I say that if you are able to do both of these exercises, then it should be done in preference to something like a leg press or a wall-sit. However, I hesitate to use the word “functional” to justify doing either of these exercises. What may be functional for one person may not be functional at all to another. The question that must be asked before prescribing either of these exercises are “who are you training?” and “what are you training for?” Someone who is a construction worker moving a wheelbarrow all day may find the deadlift more “functional” for their occupation than the squat; yet in terms of daily life, we all squat whenever we sit on a toilet, sit on a chair, get in our car seat, etc. Yet, for someone who is bound to a wheelchair, neither of these exercises are functional for them.
It seems there needs to be a clear up on the confusion of a squat and deadlift before going any further. It’s been stated by some that somehow a deadlift might be more dangerous to perform than a squat. We have to clarify as to which type of deadlift is being performed. If one is using the straight-leg deadlift (SLDL), then this exercise looks nothing like the squat, but looks more like a Good Morning (except the weight is not loaded on the body). However, unless someone says explicitly that it is the SLDL they are doing, the term “deadlift” usually refers to the conventional deadlift (which does look a lot like a squat in terms of movement mechanics).

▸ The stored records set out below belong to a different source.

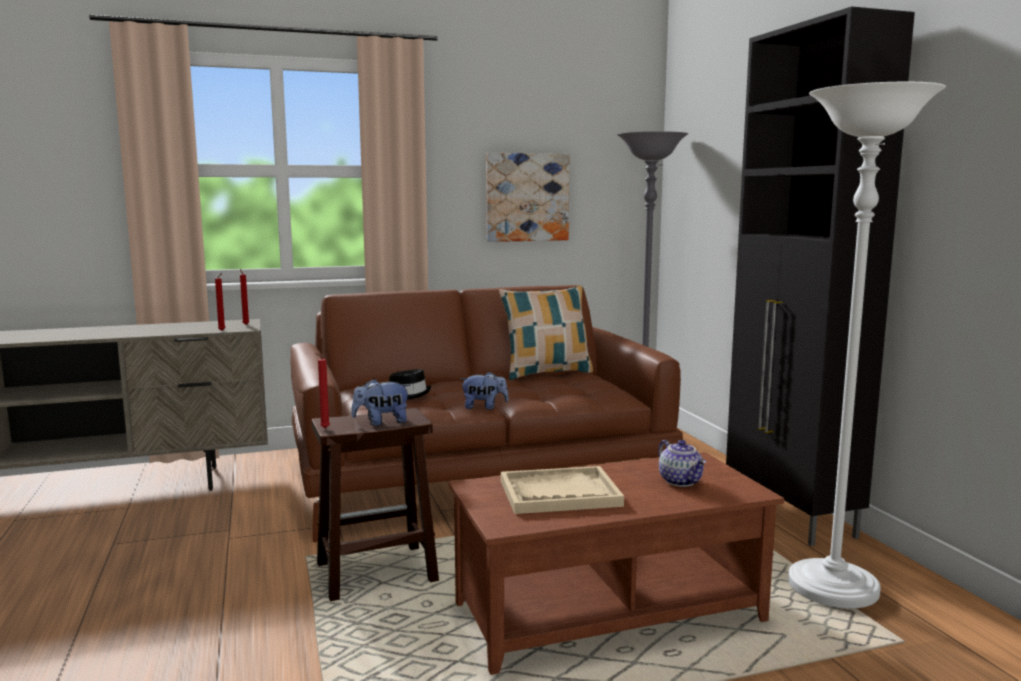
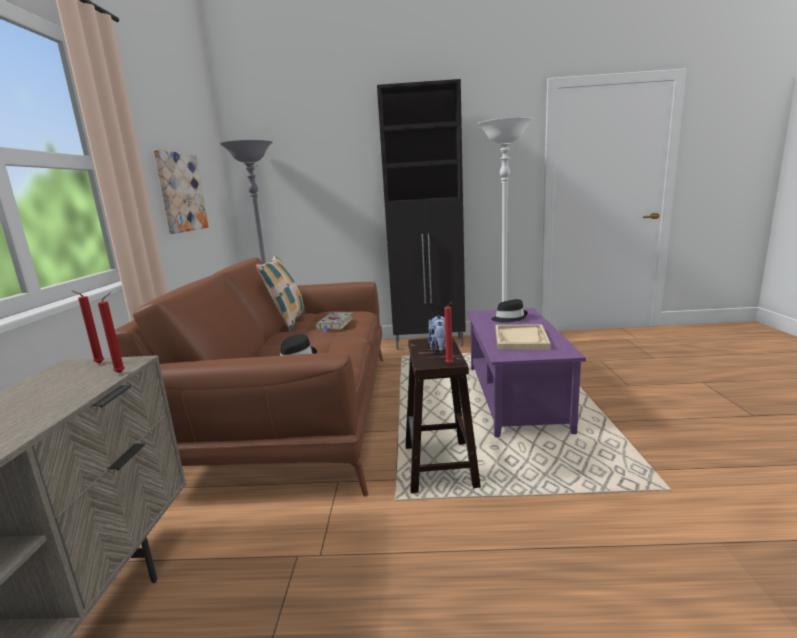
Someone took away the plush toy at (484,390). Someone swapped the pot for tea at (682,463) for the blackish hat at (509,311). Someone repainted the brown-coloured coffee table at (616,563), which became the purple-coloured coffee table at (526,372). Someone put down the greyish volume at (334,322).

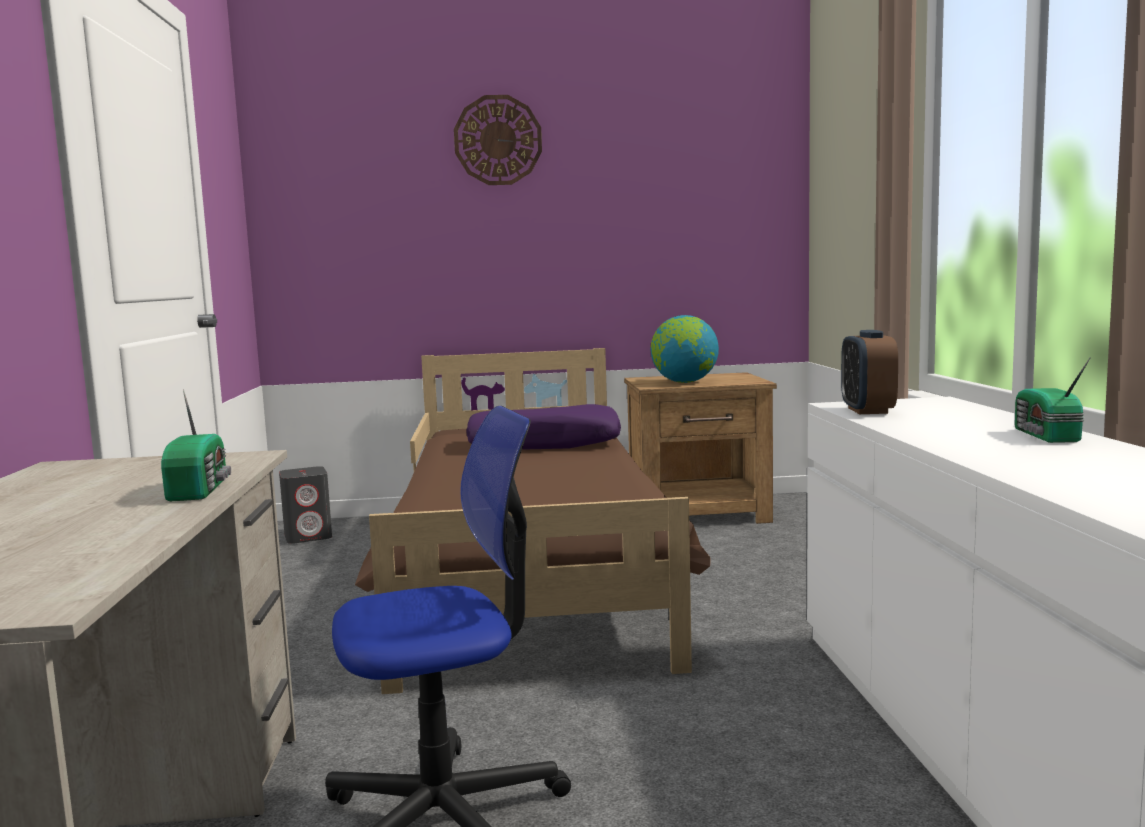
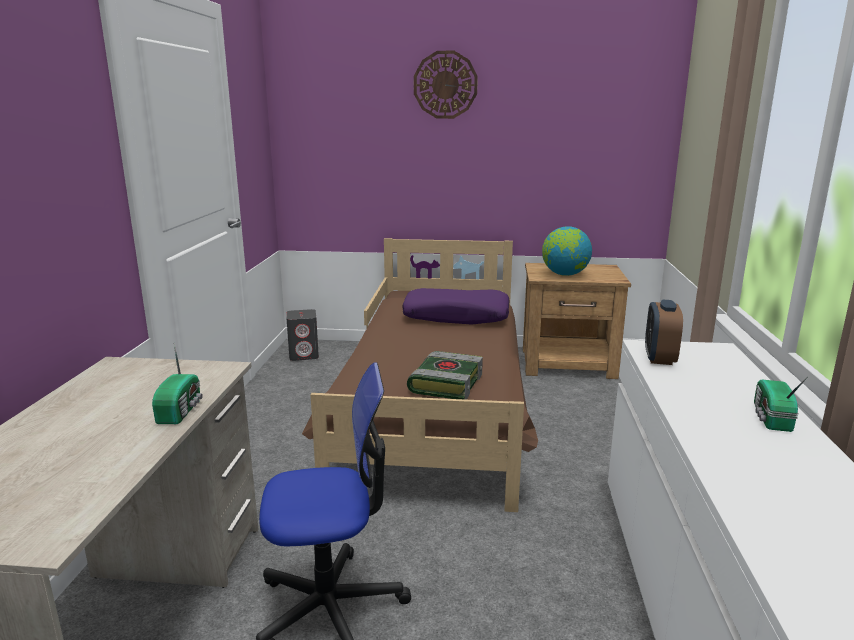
Someone put down the volume at (445,375).

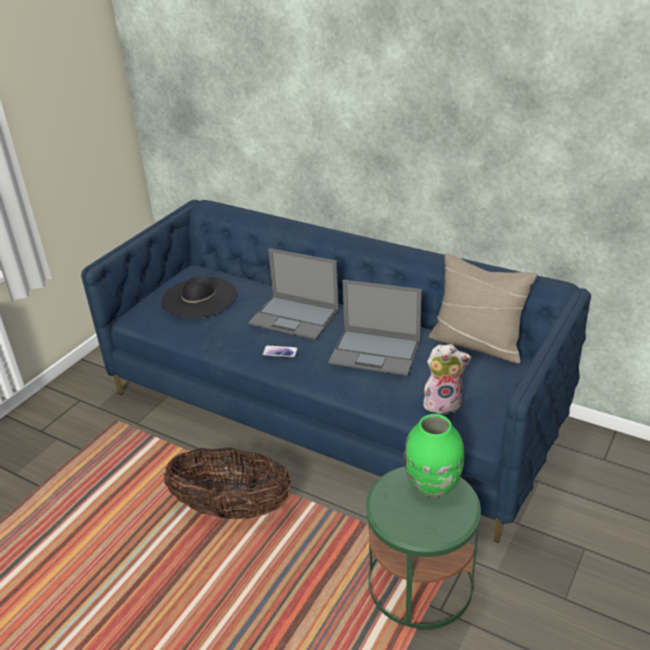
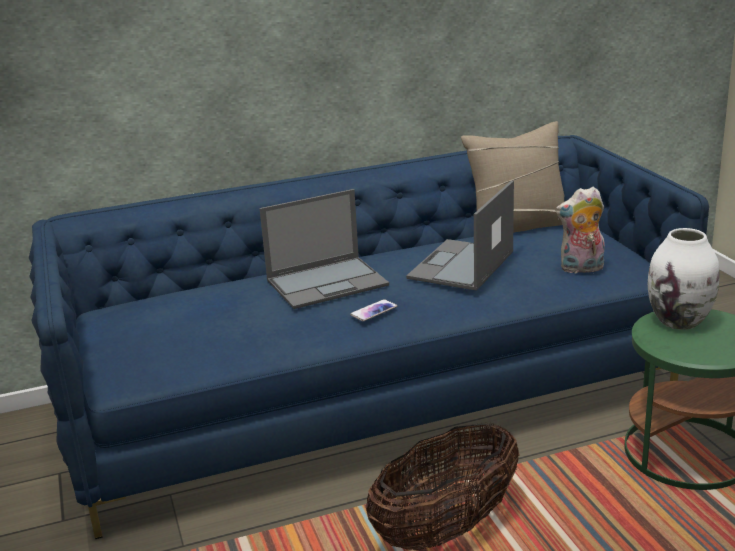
Someone took away the blackish hat at (199,297). Someone rotated the laptop at (375,328) by 150 degrees clockwise. Someone rotated the plush toy at (447,379) by 135 degrees counterclockwise. Someone repainted the greenish vase at (434,456), which became the whitish vase at (683,279).

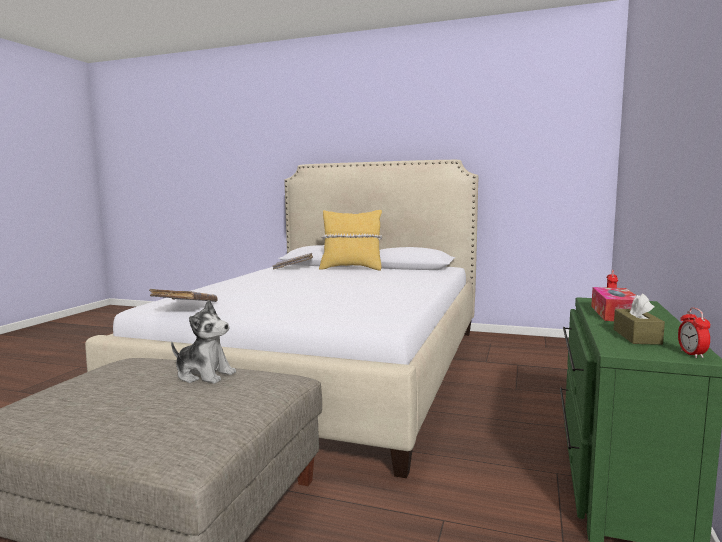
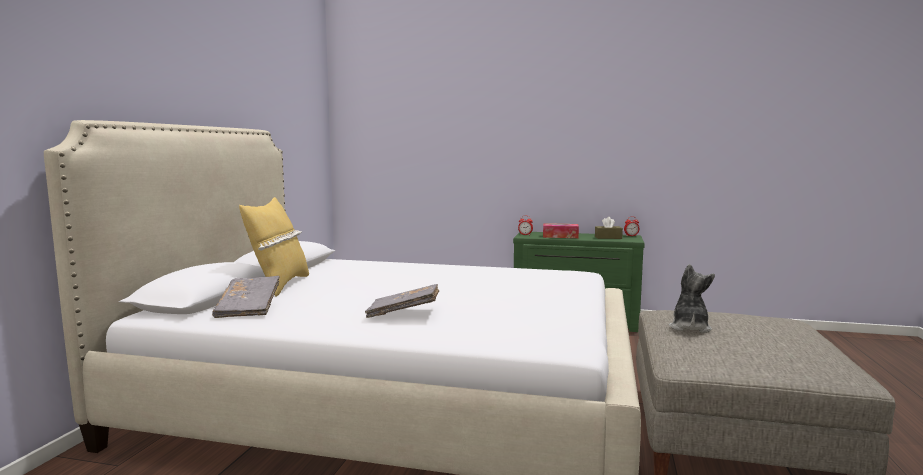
Someone carried the greyish volume from (183,295) to (402,301).

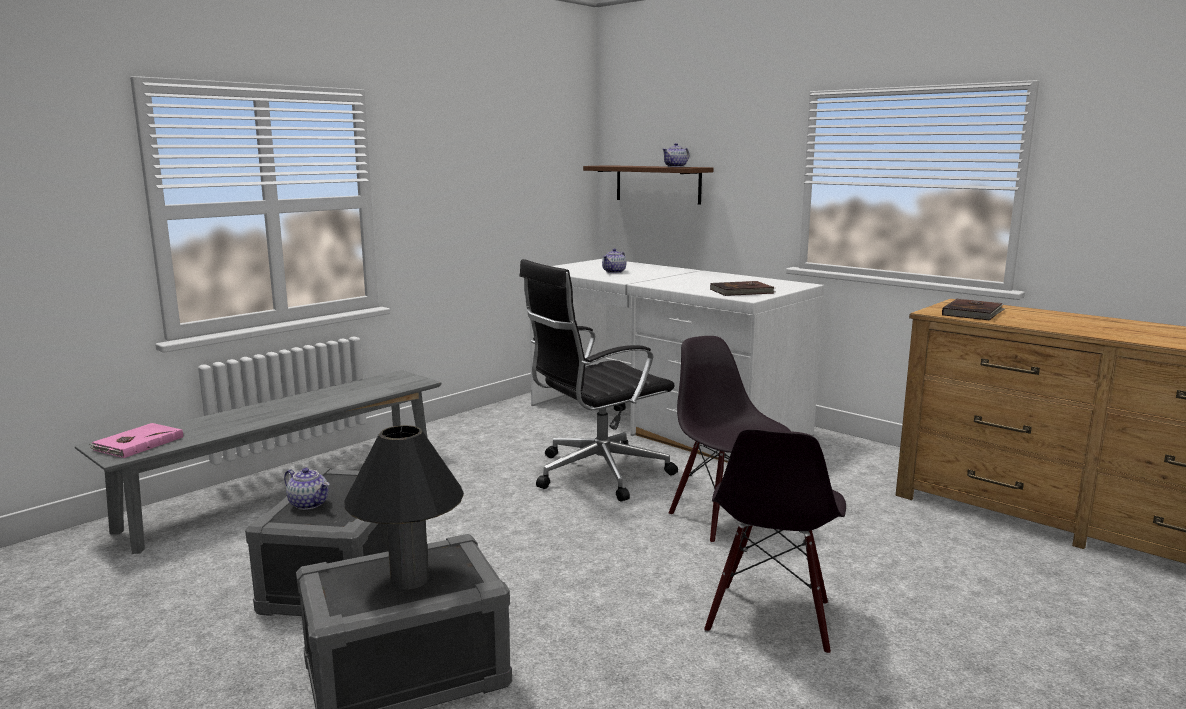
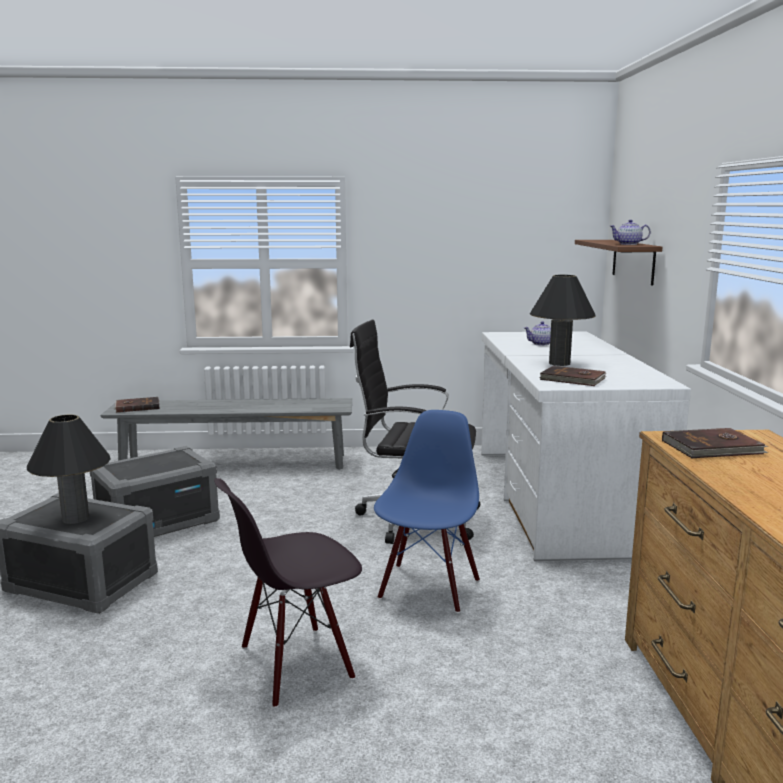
Someone repainted the blackish chair at (730,440), which became the blue chair at (427,511). Someone repainted the pink volume at (136,440), which became the brown-coloured volume at (137,404). Someone took away the pot for tea at (306,489). Someone put down the blackish table lamp at (563,320).

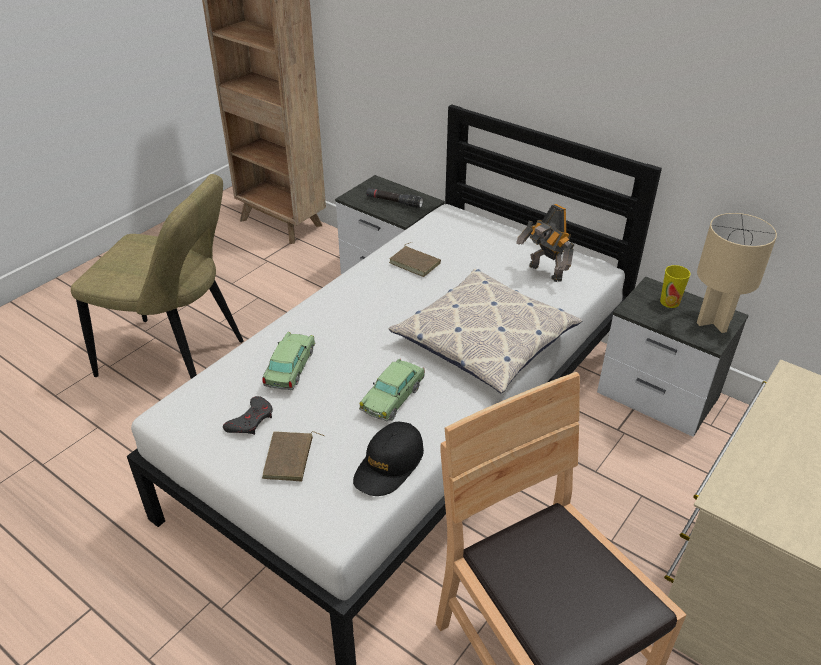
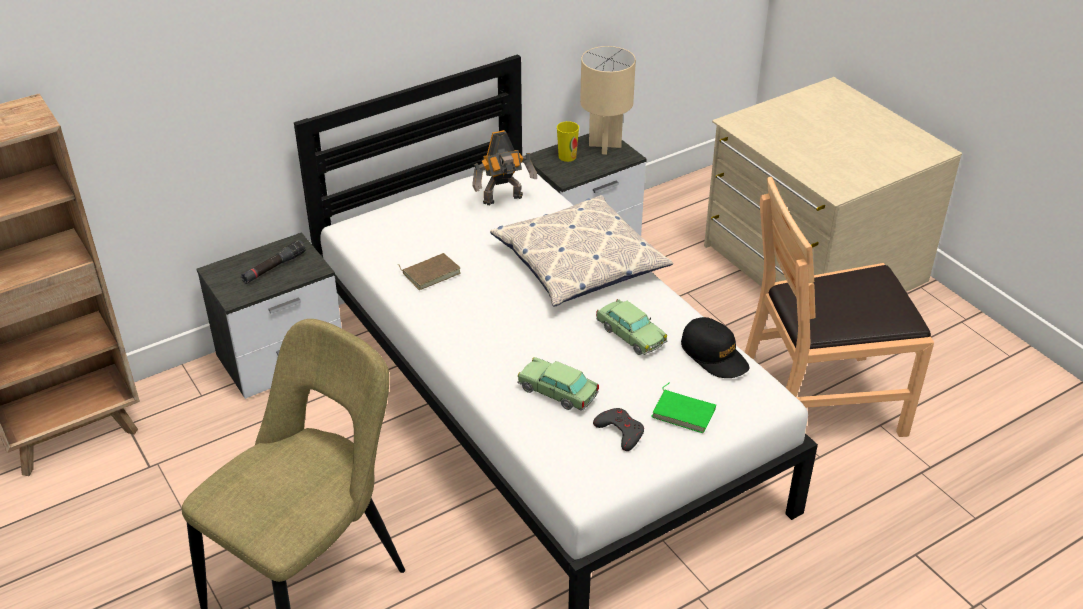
Someone repainted the brown-coloured volume at (293,456), which became the greenish volume at (683,407).

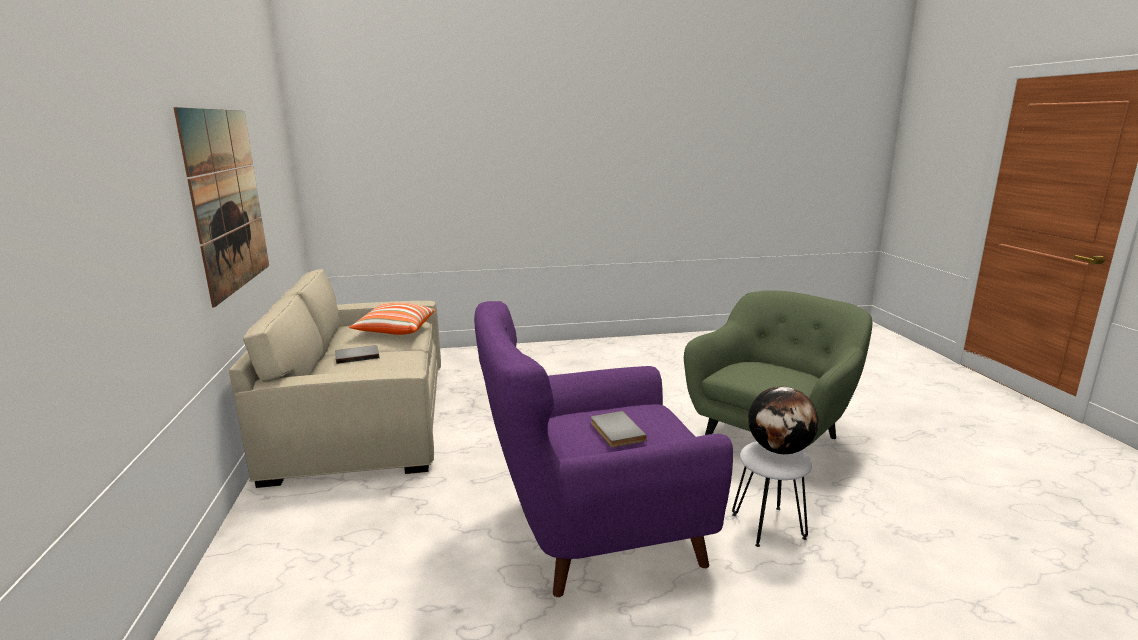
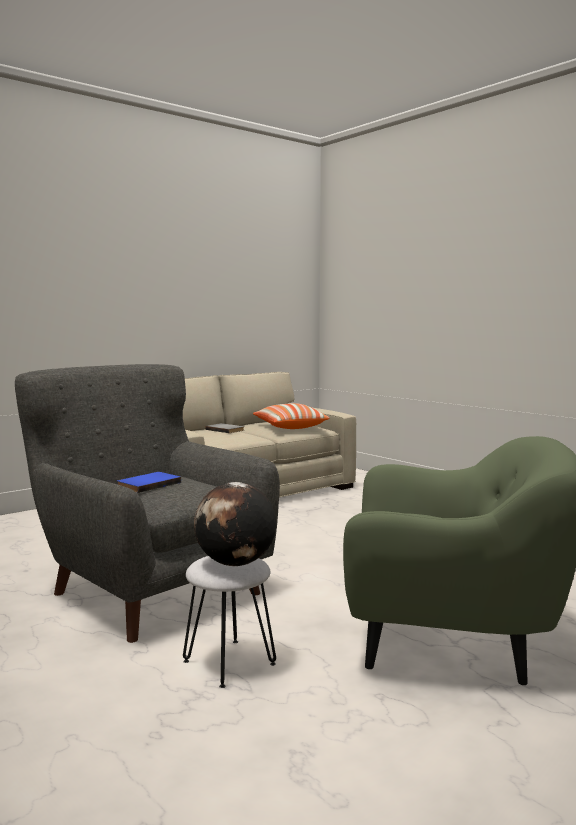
Someone took away the wall art at (221,207). Someone repainted the purple-coloured armchair at (603,449), which became the greyish armchair at (147,503). Someone repainted the greyish volume at (619,429), which became the blue volume at (149,482).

In the case of a conventional deadlift, if one is going to be injured while doing this exercise, then they shouldn’t be squatting with weights either (because it suggests that the squat mechanics is off). One should focus on fixing up the squat mechanics first (i.e. squatting without a load). There’s no reason why someone who can squat reasonably well can’t deadlift with proper form (as they are exactly the same movement). The only real difference between the two exercise is that one has the weight loaded on the body prior to starting the exercise; the other has the weight starting on the ground.
In many cases, the conventional deadlift has the person descending to a point where their hips are above their knee (i.e. above parallel). You can’t descend any further down because the weight is in contact with the ground and dropping your hips further down won’t contribute to the lift itself (you just have to ascend the extra distance before the lift even begins). In the case of squatting, it’s highly encouraged that the person squat to the point where they are at or below parallel (for a full range of motion). In any case, the muscles are still under tension when they descend all the way down; whereas it’s not in the case of a deadlift. For this reason, one can usually pull more on a deadlift than they can squat.
It is worth noting that different types of squats have numerous benefits. Therefore, it is one of the much-recommended exercises. Apart from shaping lower body, it is a major calorie burner, a powerful exercise for improved balance and flexibility. In addition, stimulate hormone release and improves movement for day-to-day activities. Deadlift is in fact a full body workout and hits most muscle groups. When you are trying strength training you cannot do with either, infact they should be an integral part of your fitness regime.